The Accountability Imperative
If there is a single theme binding every voice in India’s tech leadership conversation this National Technology Day, it is responsibility, not as a compliance checkbox, but as a competitive necessity.
“Performance and responsibility must go hand in hand, because at India’s scale, trust will be the true measure of technological success.”
— Vinod Babu Bollikonda, MD & Group CEO, Blue Cloud Softech Solutions
That framing—trust as the ultimate KPI—recurs across sectors. In real estate, Samarth Setia of Rezio AI argues that AI’s biggest opportunity is transforming a market plagued by stale listings and opaque pricing into one defined by verified data and accountable transactions. “The future is not about replacing real estate agents,” he notes, “but enabling them to provide faster, more transparent and more accountable results.”
In workforce services, Balasubramanian A of TeamLease frames the stakes even more starkly. Technology, he warns, risks deepening the very skill gaps it promises to close. “Responsible innovation will be defined by how effectively it connects people to employability,” he says, “and enables more inclusive participation in economic growth.”

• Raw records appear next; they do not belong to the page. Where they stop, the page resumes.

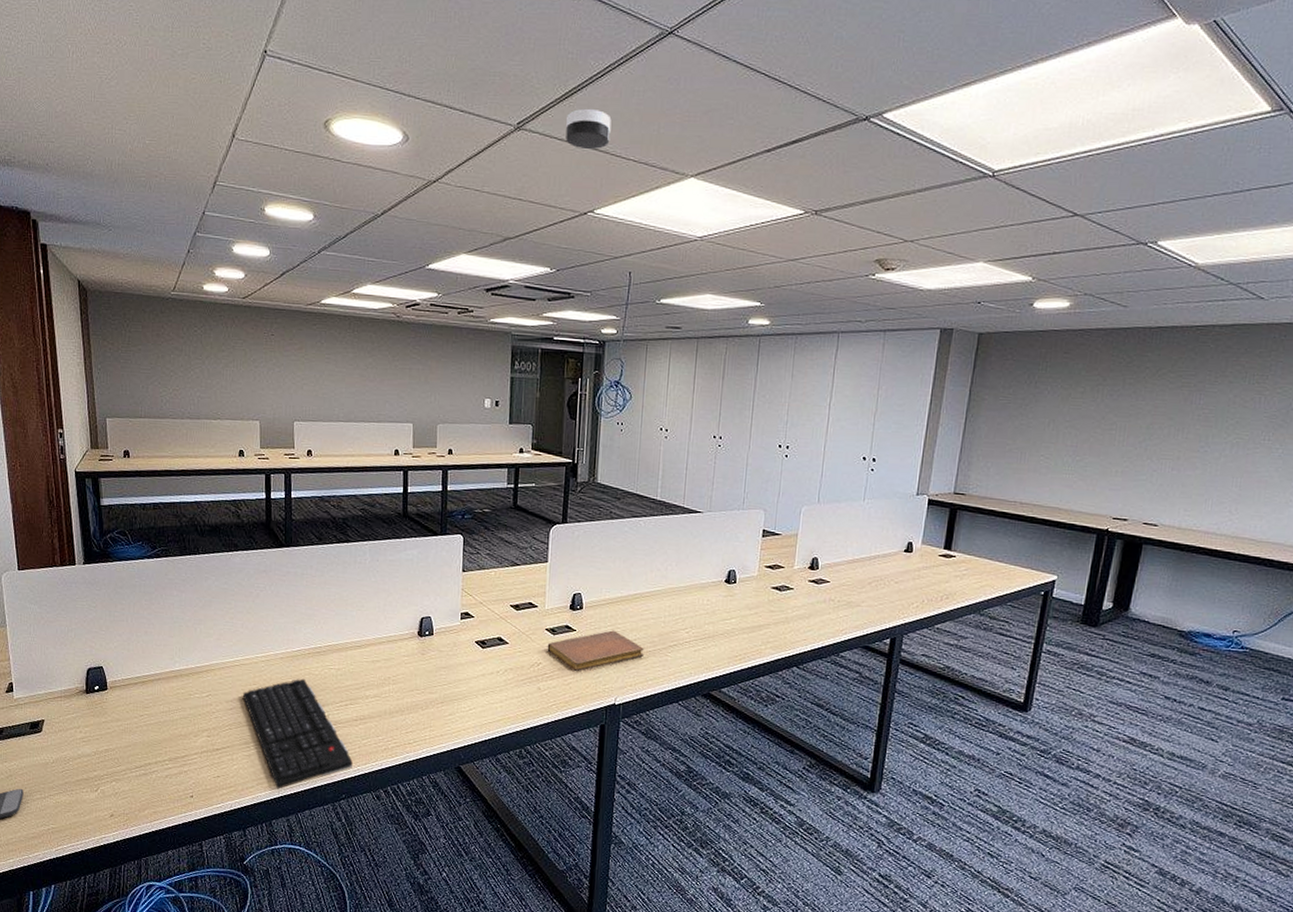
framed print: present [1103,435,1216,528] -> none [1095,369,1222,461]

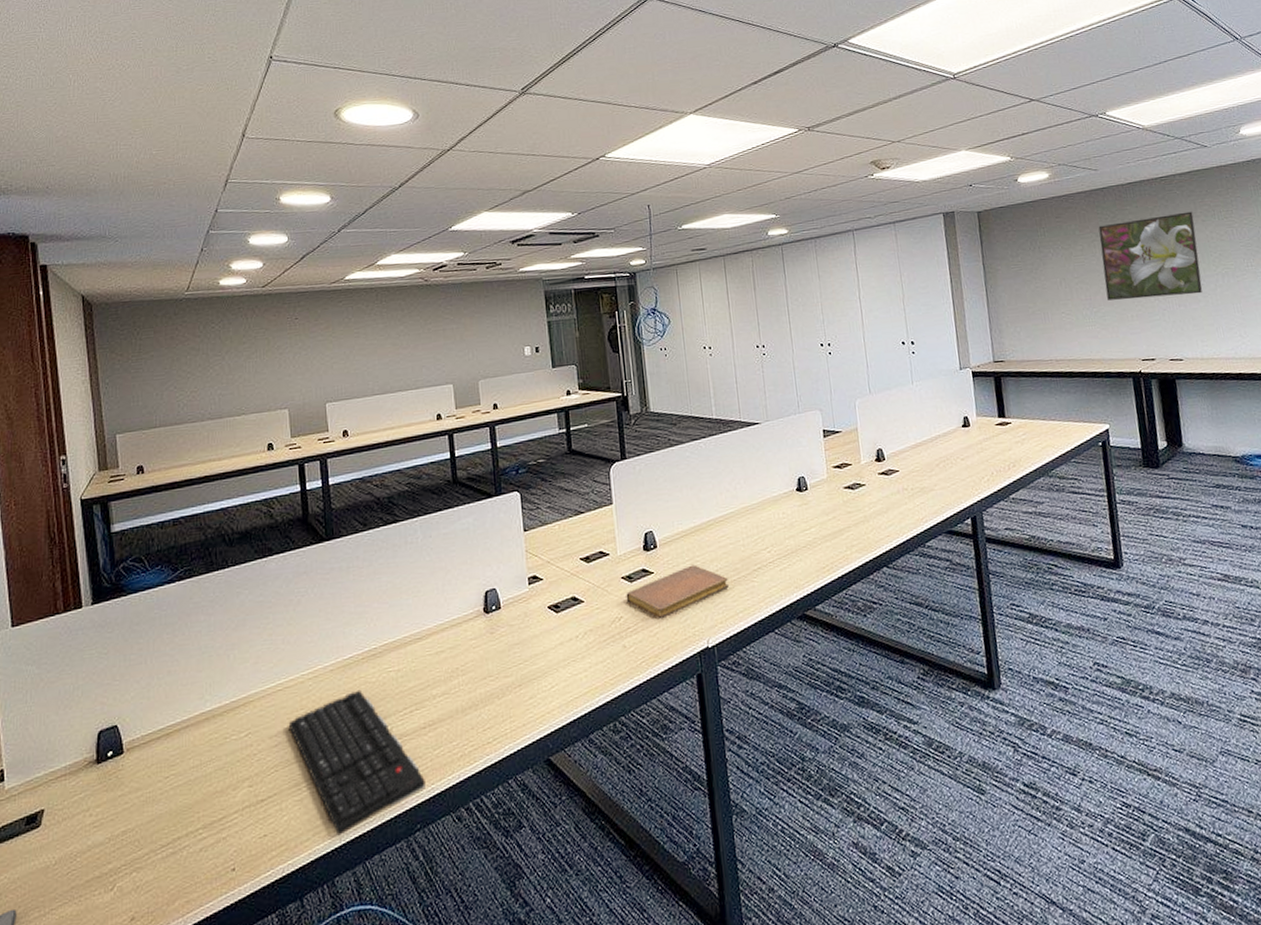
smoke detector: present [565,108,612,150] -> none [566,68,611,104]
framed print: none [1095,369,1222,461] -> present [1098,211,1203,300]

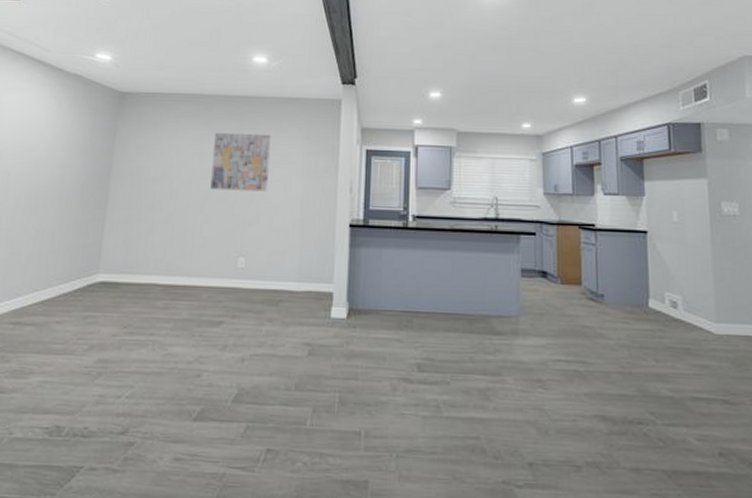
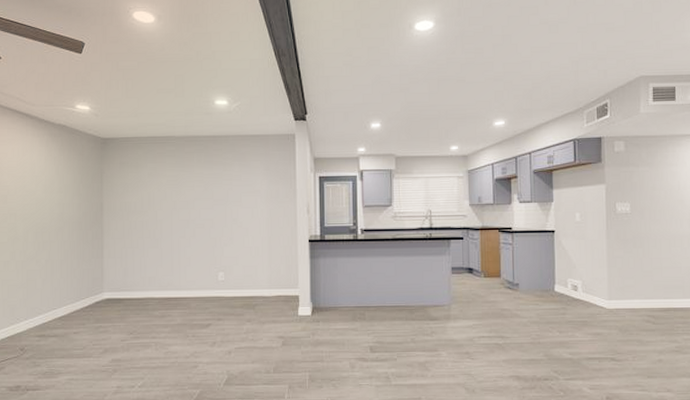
wall art: present [210,132,272,192] -> none [189,168,239,218]

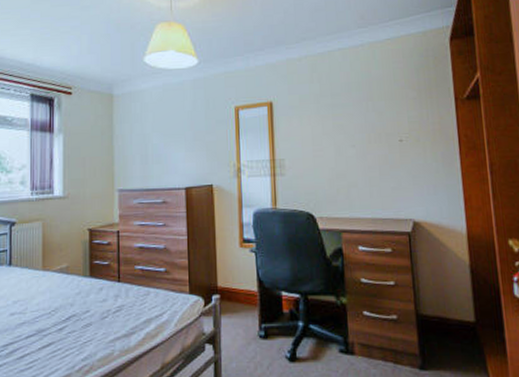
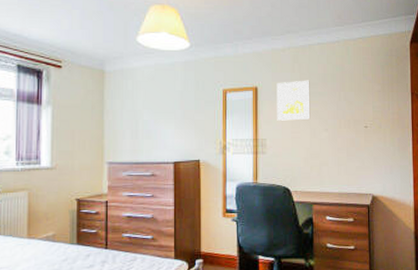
wall art: none [293,91,334,138] -> present [276,80,311,121]

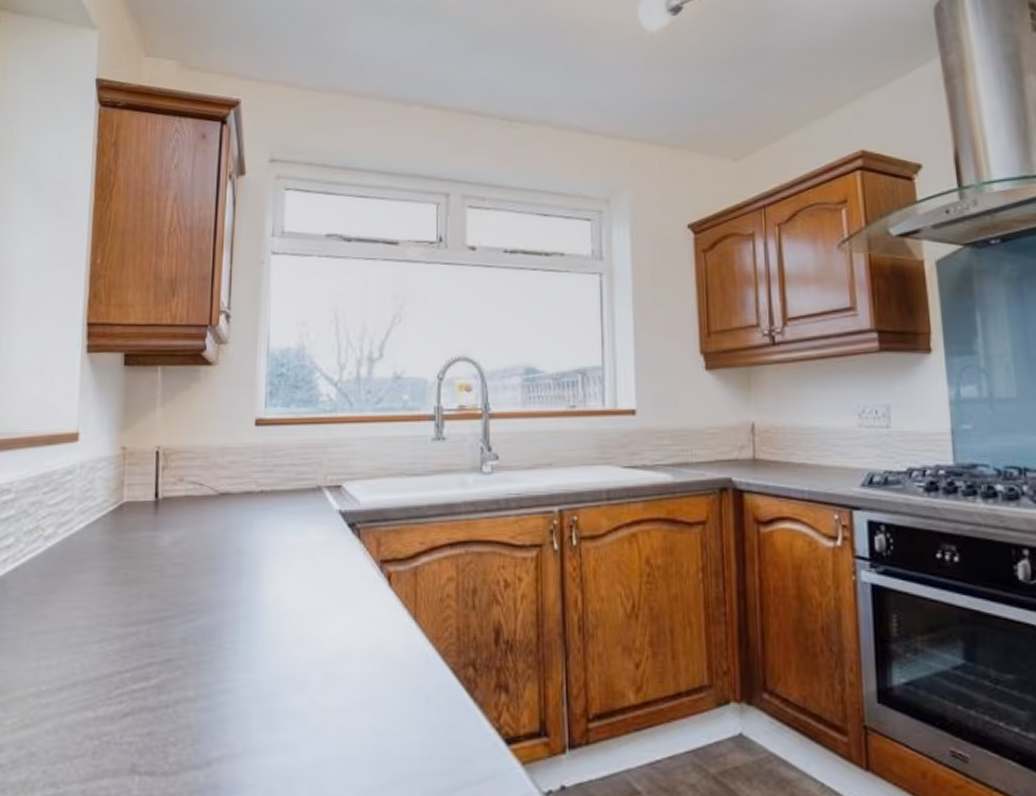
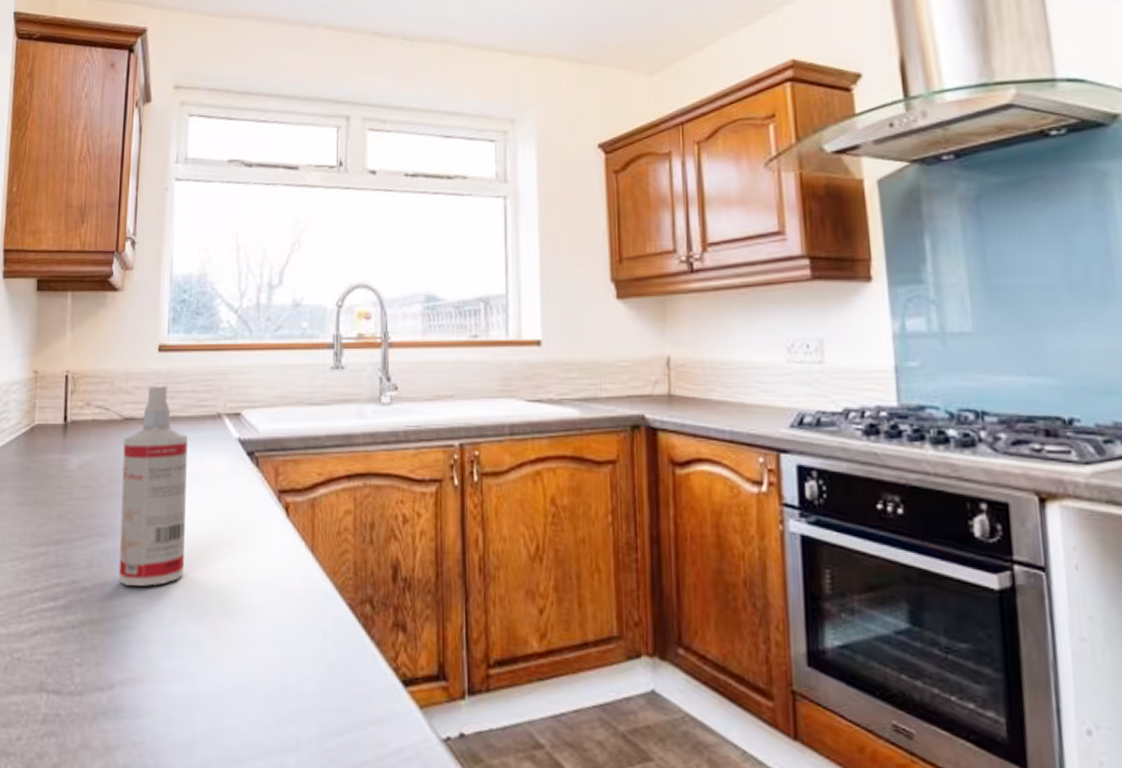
spray bottle: none [215,460,288,661] -> present [118,386,188,586]

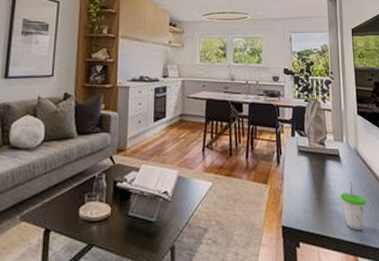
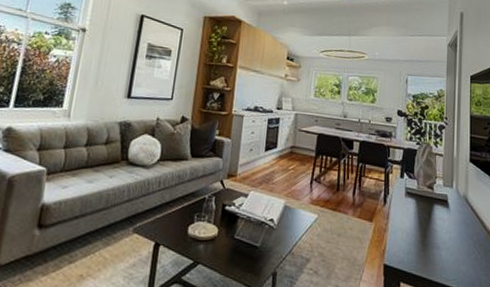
cup: present [340,180,367,231] -> none [446,227,472,278]

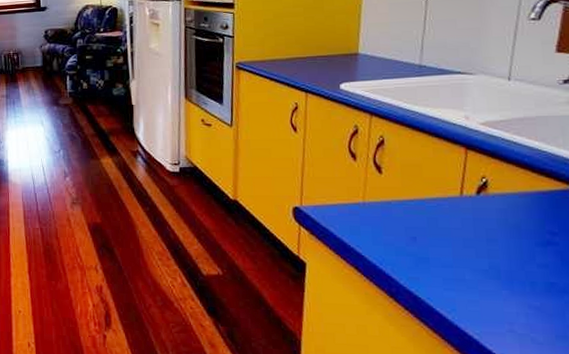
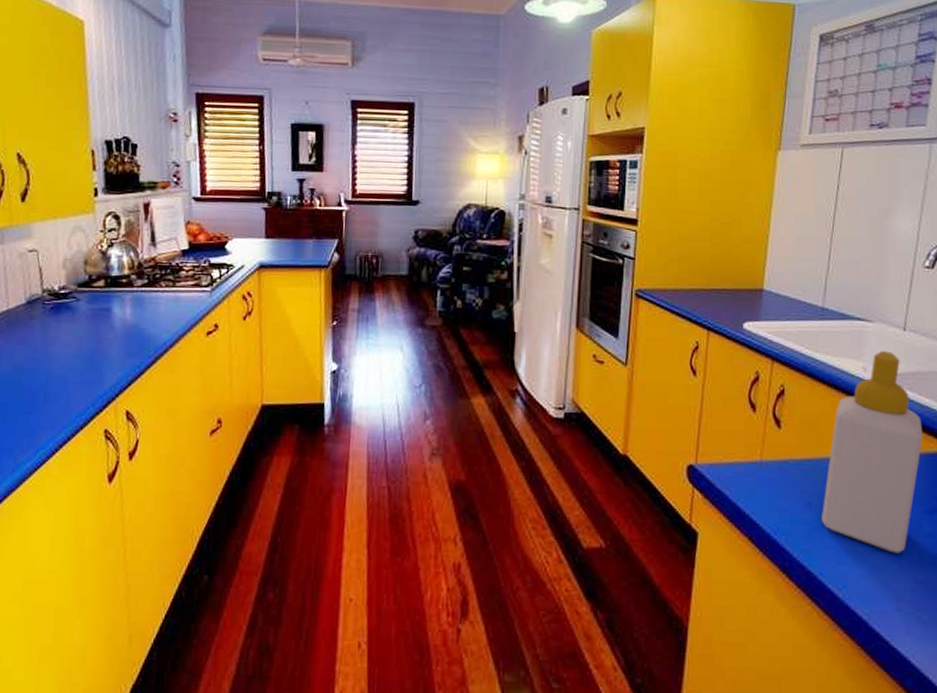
soap bottle: none [427,100,534,282] -> present [822,351,923,554]

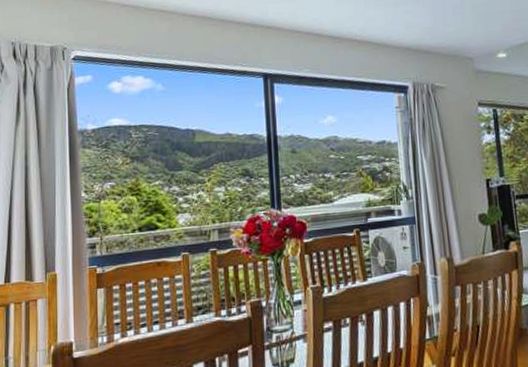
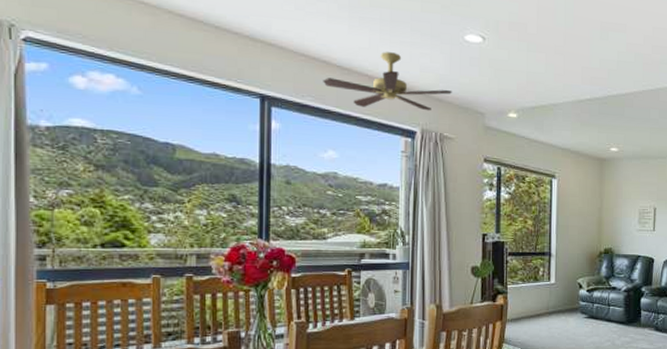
ceiling fan: none [317,15,439,71] -> present [323,52,453,111]

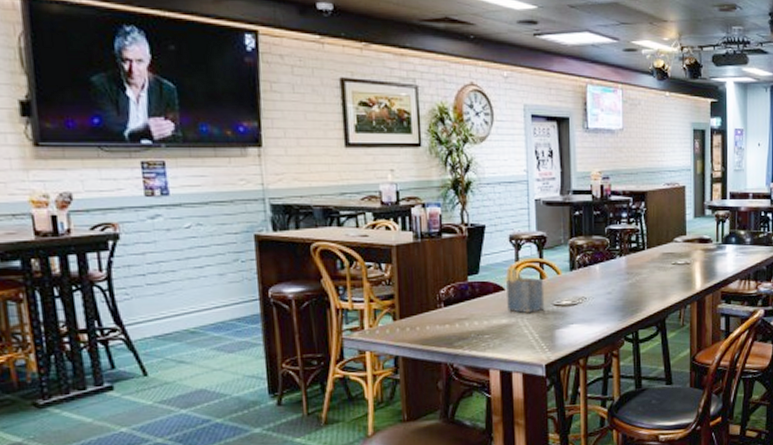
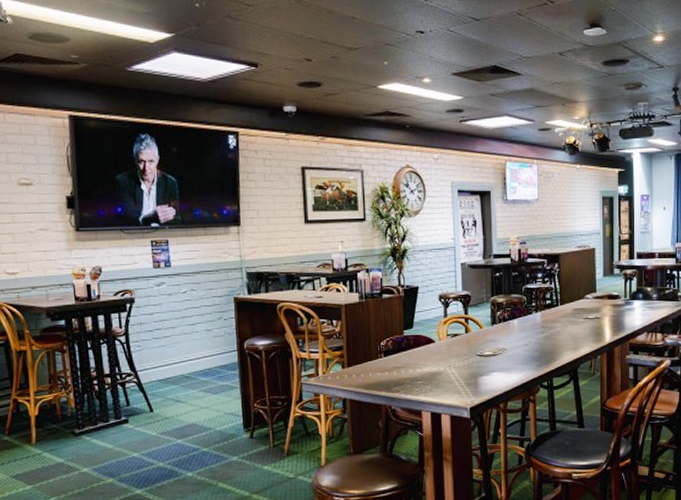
napkin holder: present [506,268,545,313] -> none [436,323,470,362]

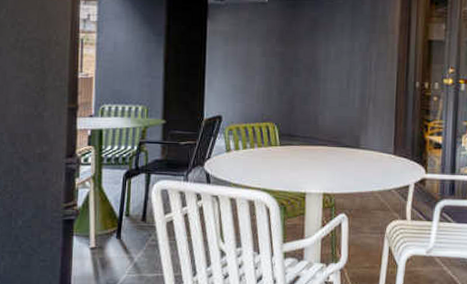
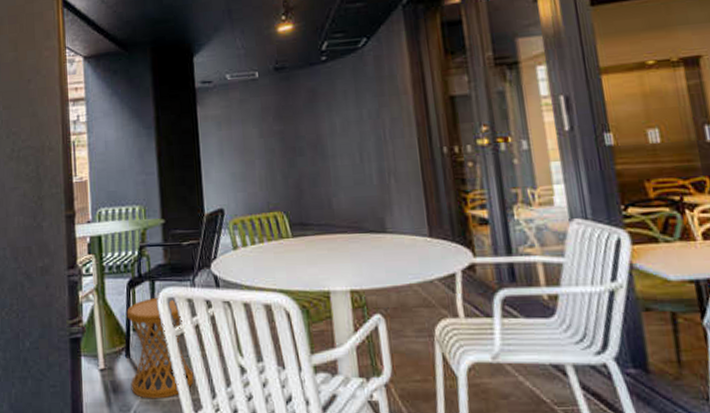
side table: none [119,188,178,275] -> present [126,297,194,399]

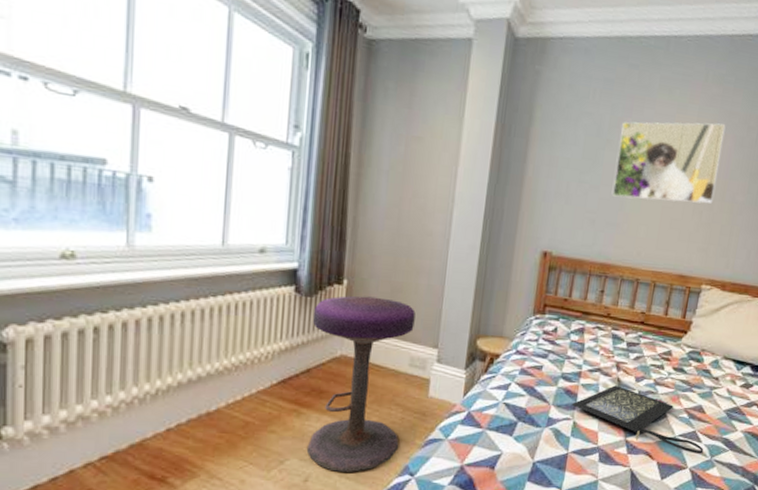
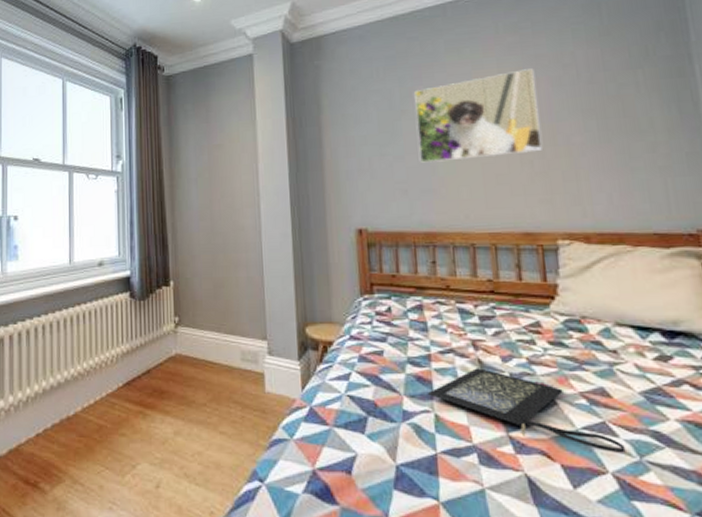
stool: present [306,296,416,472] -> none [148,294,244,478]

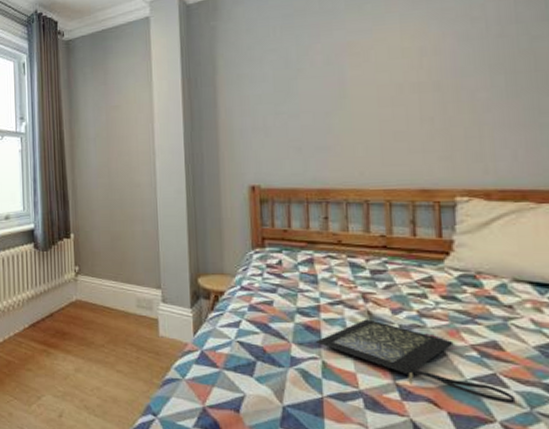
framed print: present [414,68,543,163] -> none [312,23,445,121]

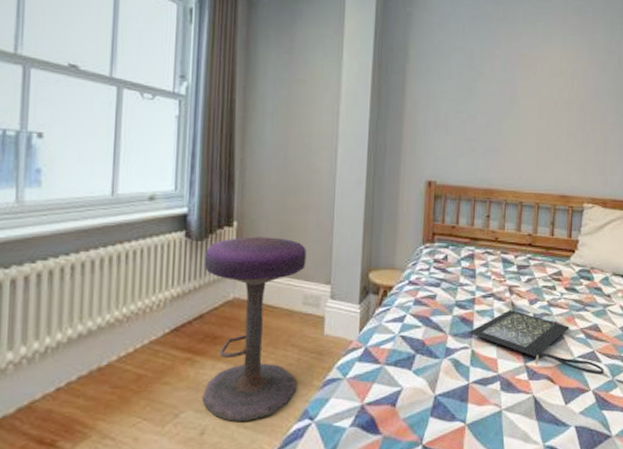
stool: none [50,246,138,410] -> present [202,236,306,421]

The 2.2 Billion Who Are Still Offline
The most sobering perspective on National Technology Day comes from those building not for the connected few but for the disconnected many.
“An estimated 2.2 billion people remain offline, disproportionately women, rural populations, and low-income groups. Technology becomes truly powerful when guided by empathy and delivered with responsibility.”
— Jaimy Thomas, Co-founder & Chief Delivery Officer, Experion Technologies
Thomas’s company has built AI systems for elderly care, agricultural decision-making, organ donation coordination, and healthcare access across 44 countries and 27 languages. His argument is not abstract: technology that cannot reach people in the moments that matter has failed its mandate, regardless of how sophisticated it is.
LinkedIn’s Malai Lakshmanan, Head of India Engineering, echoes the sentiment from within one of the world’s largest professional platforms. “Meaningful innovation is driven not just by technology,” he says, “but by strong engineering cultures that foster collaboration, continuous learning, and diverse thinking.”
The Next Pokhran Moment
Prateek Shukla of Masai puts it with characteristic directness: “Just like ‘Shakti’, technology over-arcs knowledge, prosperity, and power.” The original Shakti tests were a declaration of capability. What India’s technology leaders are reaching for now is something harder to achieve and more durable: a declaration of character.
The country has the engineers, the infrastructure investment, and, increasingly, the policy architecture to compete at the forefront of global technology. Whether it can do so while ensuring that the benefits flow to a farmer in Bihar as readily as they do to a founder in Bengaluru—that is the test that will define this generation of Indian innovation.
Operation Shakti announced that India could build the bomb. National Technology Day 2025 asks whether India can build something even more powerful: a digital economy that works for everyone.